Problem details: Please lay out every line of the entries below as a numbered list, leaving out any blank lines.

+ + + + +

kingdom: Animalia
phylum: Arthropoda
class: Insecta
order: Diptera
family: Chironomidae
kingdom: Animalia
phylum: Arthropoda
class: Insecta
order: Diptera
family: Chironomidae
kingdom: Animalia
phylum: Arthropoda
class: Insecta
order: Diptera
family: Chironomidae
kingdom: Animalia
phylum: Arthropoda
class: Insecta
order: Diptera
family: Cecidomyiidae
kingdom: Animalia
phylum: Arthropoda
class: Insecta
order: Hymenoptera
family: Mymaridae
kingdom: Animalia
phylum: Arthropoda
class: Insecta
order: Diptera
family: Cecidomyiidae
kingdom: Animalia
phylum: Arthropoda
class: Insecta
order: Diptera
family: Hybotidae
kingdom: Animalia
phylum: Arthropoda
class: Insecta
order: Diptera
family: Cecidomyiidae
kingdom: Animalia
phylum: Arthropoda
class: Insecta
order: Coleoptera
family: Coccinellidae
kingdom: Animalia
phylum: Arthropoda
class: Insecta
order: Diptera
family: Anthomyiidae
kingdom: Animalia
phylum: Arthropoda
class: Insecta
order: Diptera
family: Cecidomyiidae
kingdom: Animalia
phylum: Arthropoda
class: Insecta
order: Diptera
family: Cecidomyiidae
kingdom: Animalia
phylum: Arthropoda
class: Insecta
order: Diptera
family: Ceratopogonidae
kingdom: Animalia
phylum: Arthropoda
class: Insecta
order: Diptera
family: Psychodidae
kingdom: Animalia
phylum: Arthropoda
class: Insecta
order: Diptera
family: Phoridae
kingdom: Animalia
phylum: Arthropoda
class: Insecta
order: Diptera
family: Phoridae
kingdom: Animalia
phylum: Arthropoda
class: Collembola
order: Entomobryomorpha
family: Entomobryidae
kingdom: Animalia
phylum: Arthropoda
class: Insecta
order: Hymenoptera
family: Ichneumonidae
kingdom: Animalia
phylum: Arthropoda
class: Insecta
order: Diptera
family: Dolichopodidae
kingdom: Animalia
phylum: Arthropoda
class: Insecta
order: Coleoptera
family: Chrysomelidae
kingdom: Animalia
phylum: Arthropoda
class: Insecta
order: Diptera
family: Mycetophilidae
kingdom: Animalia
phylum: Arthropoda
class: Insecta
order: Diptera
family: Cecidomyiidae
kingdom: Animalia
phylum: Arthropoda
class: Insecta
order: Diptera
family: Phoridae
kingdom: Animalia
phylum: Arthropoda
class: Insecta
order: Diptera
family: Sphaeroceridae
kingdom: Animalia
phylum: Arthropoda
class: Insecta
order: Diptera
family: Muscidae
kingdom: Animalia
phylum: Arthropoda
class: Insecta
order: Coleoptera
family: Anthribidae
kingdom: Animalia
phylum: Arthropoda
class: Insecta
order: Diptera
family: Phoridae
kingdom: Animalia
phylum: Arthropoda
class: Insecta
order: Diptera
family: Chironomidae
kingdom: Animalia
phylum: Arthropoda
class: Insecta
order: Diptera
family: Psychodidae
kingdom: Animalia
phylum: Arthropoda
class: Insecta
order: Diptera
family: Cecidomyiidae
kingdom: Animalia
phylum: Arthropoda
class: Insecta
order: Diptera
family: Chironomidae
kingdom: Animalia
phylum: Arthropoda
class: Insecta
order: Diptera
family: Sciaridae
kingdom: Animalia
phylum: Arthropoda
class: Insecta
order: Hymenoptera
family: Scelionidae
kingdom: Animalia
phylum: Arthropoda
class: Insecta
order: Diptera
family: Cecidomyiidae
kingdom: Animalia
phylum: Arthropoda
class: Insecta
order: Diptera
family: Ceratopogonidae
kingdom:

+ + + + +

Solved exercise:
1. kingdom: Animalia
2. phylum: Arthropoda
3. class: Insecta
4. order: Diptera
5. family: Chironomidae
6. kingdom: Animalia
7. phylum: Arthropoda
8. class: Insecta
9. order: Diptera
10. family: Chironomidae
11. kingdom: Animalia
12. phylum: Arthropoda
13. class: Insecta
14. order: Diptera
15. family: Chironomidae
16. kingdom: Animalia
17. phylum: Arthropoda
18. class: Insecta
19. order: Diptera
20. family: Cecidomyiidae
21. kingdom: Animalia
22. phylum: Arthropoda
23. class: Insecta
24. order: Hymenoptera
25. family: Mymaridae
26. kingdom: Animalia
27. phylum: Arthropoda
28. class: Insecta
29. order: Diptera
30. family: Cecidomyiidae
31. kingdom: Animalia
32. phylum: Arthropoda
33. class: Insecta
34. order: Diptera
35. family: Hybotidae
36. kingdom: Animalia
37. phylum: Arthropoda
38. class: Insecta
39. order: Diptera
40. family: Cecidomyiidae
41. kingdom: Animalia
42. phylum: Arthropoda
43. class: Insecta
44. order: Coleoptera
45. family: Coccinellidae
46. kingdom: Animalia
47. phylum: Arthropoda
48. class: Insecta
49. order: Diptera
50. family: Anthomyiidae
51. kingdom: Animalia
52. phylum: Arthropoda
53. class: Insecta
54. order: Diptera
55. family: Cecidomyiidae
56. kingdom: Animalia
57. phylum: Arthropoda
58. class: Insecta
59. order: Diptera
60. family: Cecidomyiidae
61. kingdom: Animalia
62. phylum: Arthropoda
63. class: Insecta
64. order: Diptera
65. family: Ceratopogonidae
66. kingdom: Animalia
67. phylum: Arthropoda
68. class: Insecta
69. order: Diptera
70. family: Psychodidae
71. kingdom: Animalia
72. phylum: Arthropoda
73. class: Insecta
74. order: Diptera
75. family: Phoridae
76. kingdom: Animalia
77. phylum: Arthropoda
78. class: Insecta
79. order: Diptera
80. family: Phoridae
81. kingdom: Animalia
82. phylum: Arthropoda
83. class: Collembola
84. order: Entomobryomorpha
85. family: Entomobryidae
86. kingdom: Animalia
87. phylum: Arthropoda
88. class: Insecta
89. order: Hymenoptera
90. family: Ichneumonidae
91. kingdom: Animalia
92. phylum: Arthropoda
93. class: Insecta
94. order: Diptera
95. family: Dolichopodidae
96. kingdom: Animalia
97. phylum: Arthropoda
98. class: Insecta
99. order: Coleoptera
100. family: Chrysomelidae
101. kingdom: Animalia
102. phylum: Arthropoda
103. class: Insecta
104. order: Diptera
105. family: Mycetophilidae
106. kingdom: Animalia
107. phylum: Arthropoda
108. class: Insecta
109. order: Diptera
110. family: Cecidomyiidae
111. kingdom: Animalia
112. phylum: Arthropoda
113. class: Insecta
114. order: Diptera
115. family: Phoridae
116. kingdom: Animalia
117. phylum: Arthropoda
118. class: Insecta
119. order: Diptera
120. family: Sphaeroceridae
121. kingdom: Animalia
122. phylum: Arthropoda
123. class: Insecta
124. order: Diptera
125. family: Muscidae
126. kingdom: Animalia
127. phylum: Arthropoda
128. class: Insecta
129. order: Coleoptera
130. family: Anthribidae
131. kingdom: Animalia
132. phylum: Arthropoda
133. class: Insecta
134. order: Diptera
135. family: Phoridae
136. kingdom: Animalia
137. phylum: Arthropoda
138. class: Insecta
139. order: Diptera
140. family: Chironomidae
141. kingdom: Animalia
142. phylum: Arthropoda
143. class: Insecta
144. order: Diptera
145. family: Psychodidae
146. kingdom: Animalia
147. phylum: Arthropoda
148. class: Insecta
149. order: Diptera
150. family: Cecidomyiidae
151. kingdom: Animalia
152. phylum: Arthropoda
153. class: Insecta
154. order: Diptera
155. family: Chironomidae
156. kingdom: Animalia
157. phylum: Arthropoda
158. class: Insecta
159. order: Diptera
160. family: Sciaridae
161. kingdom: Animalia
162. phylum: Arthropoda
163. class: Insecta
164. order: Hymenoptera
165. family: Scelionidae
166. kingdom: Animalia
167. phylum: Arthropoda
168. class: Insecta
169. order: Diptera
170. family: Cecidomyiidae
171. kingdom: Animalia
172. phylum: Arthropoda
173. class: Insecta
174. order: Diptera
175. family: Ceratopogonidae
176. kingdom:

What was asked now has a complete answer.